"If you had do it over again, would you have children?"
This is the question that was posed to readers in a famous Ann Landers article from the 1970's (check out the article here). The results were shocking. 70% of the readers responded NO.
What kind of a mother would ever have doubts about whether or not she should have had children? What kind of mother would think back to her pre-mommy days and miss them? What kind of mother would be jealous of her childless friends?
An honest mother.
Because I have done all of this at one time or another, and I know that most other moms out there have too--even if only for a second. Most of us just feel too guilty to admit it. We think that admitting any of these thoughts means that we don't really love our children...that we are not grateful for their existence. When really, admitting to any of these negative feelings has absolutely nothing to do with who our children are or how we feel about them, but has everything to do with us--who we are--and everything we are required to give up in order to be parents.
It has only been in recent years that women have started to open up more about motherhood and what it's "really like." It is almost as if it has been hidden beneath a veil of half-truths: "Parenting is the best thing that has ever happened to me." "My children are my life." "You don't know joy until you have a child." "It is so wonderful."
These are all true. But there is so much left unsaid.
I have had days when I have wanted to run away. Literally. (Fortunately, I am married to someone I like so damn much that I'd actually have to reveal my final destination to him so we can meet up.) I have cried. A lot. I have wondered why I ever got into this parenting thing, and whether I'm any good at it. I have mourned my old life. I am often so overwhelmed from the general noise, chaos, and chores required when raising two small children that I think I might have a complete and total breakdown.
But here's the thing:
I think if we were all to be more honest about parenting, about motherhood, about what it's really like...all the good AND the bad, then maybe we could all handle it a little bit better. If we knew more about what we were getting into, if we could turn to each other and cry/laugh/vent more honestly about how much it can suck sometimes, we would all be less frustrated, less frightened, less alone. Motherhood is not a competition. With very few exceptions, we are all doing The Best We Can. And if we can all admit that on the very best days, it's still work, then maybe we could start supporting each other a bit more. Then we could stop beating ourselves up for not feeling the way we're "supposed" to feel.

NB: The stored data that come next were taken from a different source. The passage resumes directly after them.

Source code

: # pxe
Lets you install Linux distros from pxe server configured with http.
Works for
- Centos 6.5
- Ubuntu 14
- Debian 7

We took Ben to Sea World this weekend, and while we were sitting at the Shamu show, I was looking around and watching the families interact. I loved looking at the big screen replays of the moms, dads, and kids sitting in the front rows, laughing and squealing and being splashed by the killer whale. In that moment, the simplicity and joy of being a family was so evident. And I pictured us...the four of us...in a few years when the boys are older, and we'd all be there, maybe huddling together in the splash zone too, and I felt so grateful to have them, to be a part of this family. I was almost taken aback by the certainty that came rushing at me at that moment that THIS is what I wanted. I am always startled by the moments that bring on this clarity. It always happens at the most unexpected, oddest times. I can never really explain why these slices of life trigger these feelings of parenting bliss and amazement, and to tell you the truth, I don't even care. I am mostly too relieved and ecstatic when these moments do happen to care that they are prompted by something as random as a whale show. Because within the doubts, complaints, frustrations, tears, and exhaustion that come with The Every Day, there is The Big Picture. What I Wanted My Life To Be. So when I can see myself, sitting there, content and happy, sure of my role as "Mama," I know that my answer to Ms. Landers' question would be a definite and certain yes.